The Monthly Film Bulletin wrote: This sordid story has been dealt with in an unimaginative, selfconscious manner, with the emphasis on the sensational. ... The film, which infers that it has performed a social duty in bringing these unpleasant facts before the public, could have done better by dropping the pointless initial Soho nightclub scenes and introducing a sequence showing what social services there are available for the unmarried mother. But Women of Twilight, the first British production to receive an "X"* certificate from the censor, is perhaps scarcely remarkable for truth to life."

Sunday Dispatch, January 1953: "A study of low life and bad morals in the Russian manner. A houseful of unhappy unmarried mothers will arouse the sympathy of all but the most censorious. Many of the original stage cast repeat their lifelike performances on the screen. If the aim of tragedy is to purge the soul with pity, this is indeed a great tragic film."

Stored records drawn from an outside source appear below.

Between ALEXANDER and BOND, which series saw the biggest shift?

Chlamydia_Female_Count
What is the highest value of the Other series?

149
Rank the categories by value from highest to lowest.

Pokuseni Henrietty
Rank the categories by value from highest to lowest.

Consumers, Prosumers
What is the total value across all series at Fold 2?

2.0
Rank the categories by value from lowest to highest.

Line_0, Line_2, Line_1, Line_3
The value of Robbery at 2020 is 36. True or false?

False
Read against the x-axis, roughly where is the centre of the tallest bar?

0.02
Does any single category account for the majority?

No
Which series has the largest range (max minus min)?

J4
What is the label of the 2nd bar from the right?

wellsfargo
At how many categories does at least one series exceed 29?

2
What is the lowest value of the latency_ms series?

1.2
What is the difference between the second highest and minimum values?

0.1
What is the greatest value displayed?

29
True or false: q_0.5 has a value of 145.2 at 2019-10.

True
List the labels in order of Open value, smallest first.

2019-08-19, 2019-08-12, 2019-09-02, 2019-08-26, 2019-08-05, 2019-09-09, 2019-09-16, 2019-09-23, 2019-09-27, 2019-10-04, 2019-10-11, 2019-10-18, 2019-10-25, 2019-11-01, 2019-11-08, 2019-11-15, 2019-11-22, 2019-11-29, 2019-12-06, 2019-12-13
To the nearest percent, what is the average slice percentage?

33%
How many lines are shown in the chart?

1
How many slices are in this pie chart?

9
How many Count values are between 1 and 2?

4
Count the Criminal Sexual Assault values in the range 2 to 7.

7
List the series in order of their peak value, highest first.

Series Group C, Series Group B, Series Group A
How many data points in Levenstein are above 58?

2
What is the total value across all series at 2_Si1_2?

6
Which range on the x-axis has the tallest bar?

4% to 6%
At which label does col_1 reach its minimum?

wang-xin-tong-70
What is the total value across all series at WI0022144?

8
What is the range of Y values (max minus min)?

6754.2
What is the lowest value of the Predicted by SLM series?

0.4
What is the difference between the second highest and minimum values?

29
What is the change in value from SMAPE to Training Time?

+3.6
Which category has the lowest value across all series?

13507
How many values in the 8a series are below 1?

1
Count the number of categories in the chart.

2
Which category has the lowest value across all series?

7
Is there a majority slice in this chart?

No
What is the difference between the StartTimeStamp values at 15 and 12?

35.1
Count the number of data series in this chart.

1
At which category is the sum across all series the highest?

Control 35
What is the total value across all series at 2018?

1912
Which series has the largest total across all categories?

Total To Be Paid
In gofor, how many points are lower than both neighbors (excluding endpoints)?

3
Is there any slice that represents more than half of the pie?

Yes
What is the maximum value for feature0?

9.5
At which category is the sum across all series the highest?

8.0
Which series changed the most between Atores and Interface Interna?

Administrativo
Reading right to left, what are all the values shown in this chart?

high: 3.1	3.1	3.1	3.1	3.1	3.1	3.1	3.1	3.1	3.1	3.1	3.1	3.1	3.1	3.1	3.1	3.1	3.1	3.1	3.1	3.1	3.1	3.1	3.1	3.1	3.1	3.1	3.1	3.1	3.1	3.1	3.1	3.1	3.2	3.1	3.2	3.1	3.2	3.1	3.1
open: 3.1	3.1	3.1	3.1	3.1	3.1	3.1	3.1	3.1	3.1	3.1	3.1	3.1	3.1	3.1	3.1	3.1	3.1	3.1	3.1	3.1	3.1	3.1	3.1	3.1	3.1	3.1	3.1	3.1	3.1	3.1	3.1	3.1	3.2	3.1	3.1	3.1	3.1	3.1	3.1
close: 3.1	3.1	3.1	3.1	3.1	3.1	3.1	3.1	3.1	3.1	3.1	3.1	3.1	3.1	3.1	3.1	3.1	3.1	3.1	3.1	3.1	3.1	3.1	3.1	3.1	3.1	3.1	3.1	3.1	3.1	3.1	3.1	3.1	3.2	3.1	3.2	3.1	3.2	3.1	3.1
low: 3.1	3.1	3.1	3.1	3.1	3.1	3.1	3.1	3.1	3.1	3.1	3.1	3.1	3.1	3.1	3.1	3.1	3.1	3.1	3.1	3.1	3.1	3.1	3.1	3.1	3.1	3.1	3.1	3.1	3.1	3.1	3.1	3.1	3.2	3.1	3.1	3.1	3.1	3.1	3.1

Daily Telegraph, January 1953: "I missed Women of Twilight as a play because I chose to; I saw the film because I must. This study of the conditions in which unmarried mothers live and have their children, and not uncommonly watch them die, is powerful, sordid, disturbing and perhaps not so overdrawn as some good easy people think. If it helps to awaken the public conscience and sharpen official vigilance it will be justified."

The Star, January 1953: "First thing to be said about Women of Twilight (Plaza) is that it is designed as a shocker – and it shocks ... But if you enjoy watching women snarling, scratching or pulling each other's hair out, in sordid surroundings, this is your picture."

Daily Sketch, January 1953: "Here is an adult, honest drama which focuses attention on a real-life problem to which none of us should close our eyes. But I warn you; the young actresses – a male face seldom appears in this film – throw themselves wholeheartedly into their sad parts."

The Spectator, January 1953: "Miss Jackson is an old hand at the silky sinister, the velvet vile, and as usual is admirably alarming. Her wickedness seeps through her mask of virtue like dampness through a newly painted wall; her every sweetness is threaded with a shiver ... This film has all the ingredients of a Grand Guignol, but being underplayed in the true English fashion, and quietly directed by Mr Gordon Parry, it has turned out to be a seemingly plausible record of man's inhumanity to woman and a woman's attempt to cash in on it."